Thumbnail Image


Publication or External Link





This dissertation takes inspiration from the abilities of our brain to extract information and learn from multiple sources of data and try to mimic this ability for some practical problems. It explores the hypothesis that the human brain can extract and store information from raw data in a form, termed a common representation, suitable for cross-modal content matching. A human-level performance for the aforementioned task requires - a) the ability to extract sufficient information from raw data and b) algorithms to obtain a task-specific common representation from multiple sources of extracted information. This dissertation addresses the aforementioned requirements and develops novel content extraction and cross-modal content matching architectures.
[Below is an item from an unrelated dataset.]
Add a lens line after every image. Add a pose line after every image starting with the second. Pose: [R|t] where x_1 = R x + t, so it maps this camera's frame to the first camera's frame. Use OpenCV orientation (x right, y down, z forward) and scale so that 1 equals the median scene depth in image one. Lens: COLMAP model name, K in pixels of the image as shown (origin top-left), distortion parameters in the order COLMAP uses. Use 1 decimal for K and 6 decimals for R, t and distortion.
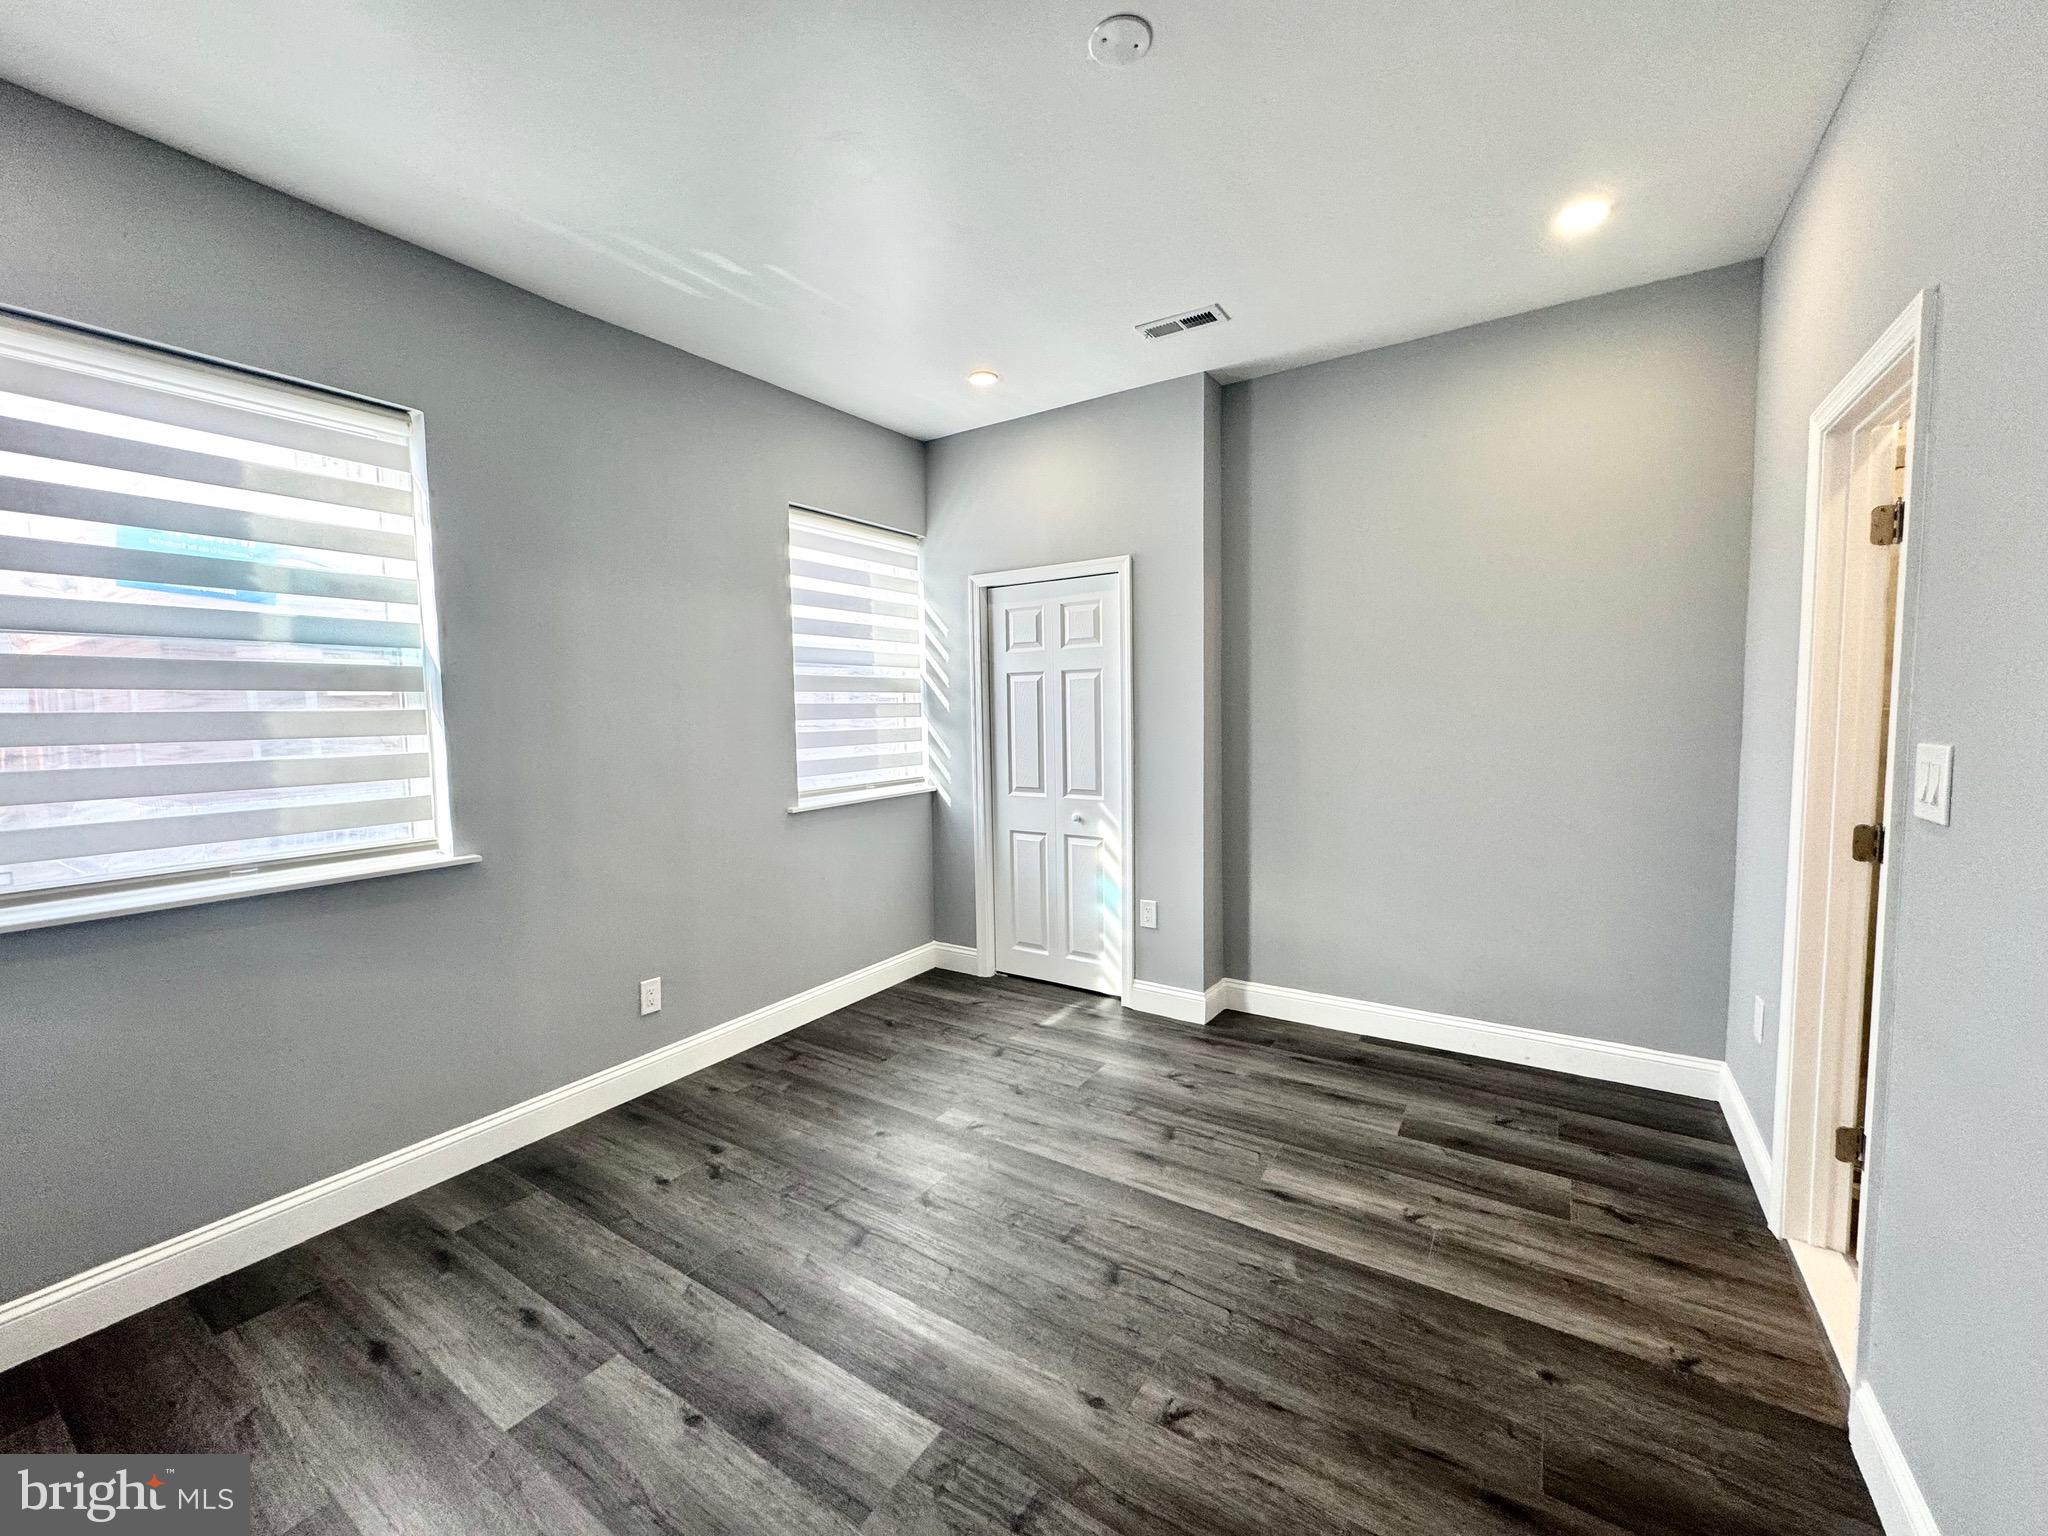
lens RADIAL K [[817.5, 0, 1022.6], [0, 817.5, 766.0], [0, 0, 1]] dist [-0.002804, 0.000523]
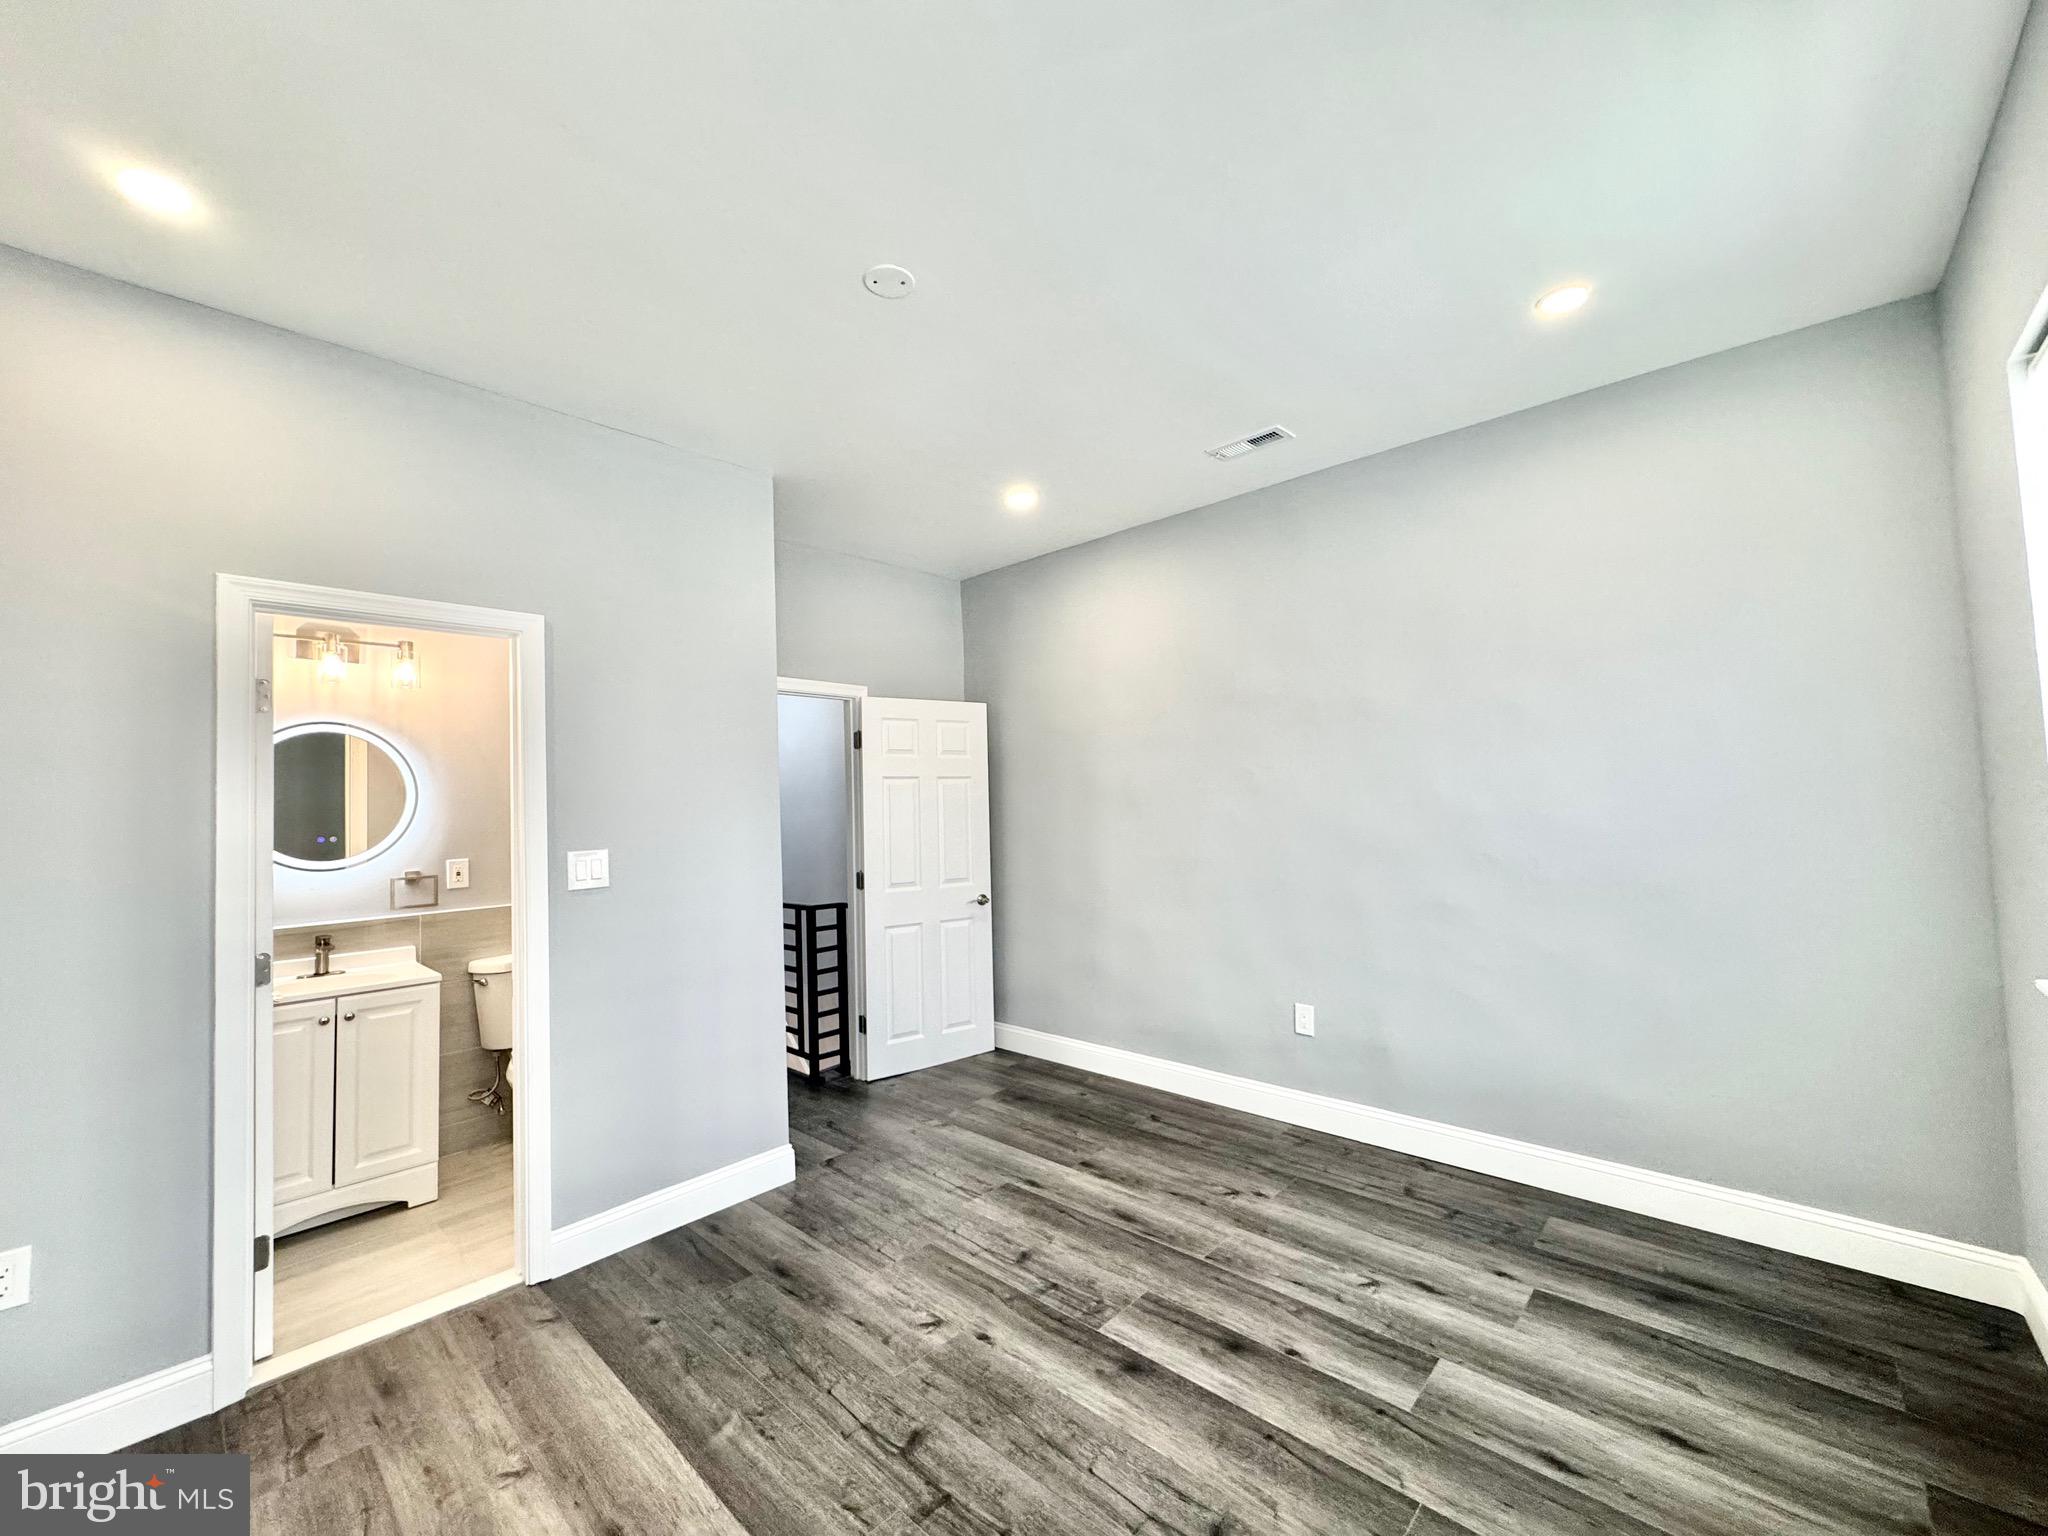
lens RADIAL K [[815.5, 0, 1021.6], [0, 815.5, 766.5], [0, 0, 1]] dist [-0.001600, 0.000136]
pose [[-0.982436, 0.059362, 0.176908, -0.240818], [0.064239, 0.997693, 0.021965, -0.158945], [-0.175196, 0.032943, -0.983982, 2.085987]]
The first part of the dissertation proposes a learning-based visual information extraction approach: Recursive Context Propagation Network or RCPN, for semantic segmentation of images. It is a deep neural network that utilizes the contextual information from the entire image for semantic segmentation, through bottom-up followed by top-down context propagation. This improves the feature representation of every super-pixel in an image for better classification into semantic categories. RCPN is analyzed to discover that the presence of bypass-error paths in RCPN can hinder effective context propagation. It is shown that bypass-errors can be tackled by inclusion of classification loss of internal nodes as well. Secondly, a novel tree-MRF structure is developed using the parse trees to model the hierarchical dependency present in the output.

The second part of this dissertation develops algorithms to obtain and match the common representations across different modalities. A novel Partial Least Square (PLS) based framework is proposed to learn a common subspace from multiple modalities of data. It is used for multi-modal face biometric problems such as pose-invariant face recognition and sketch-face recognition. The issue of sensitivity to the noise in pose variation is analyzed and a two-stage discriminative model is developed to tackle it. A generalized framework is proposed to extend various popular feature extraction techniques that can be solved as a generalized eigenvalue problem to their multi-modal counterpart. It is termed Generalized Multiview Analysis or GMA, and used for pose-and-lighting invariant face recognition and text-image retrieval.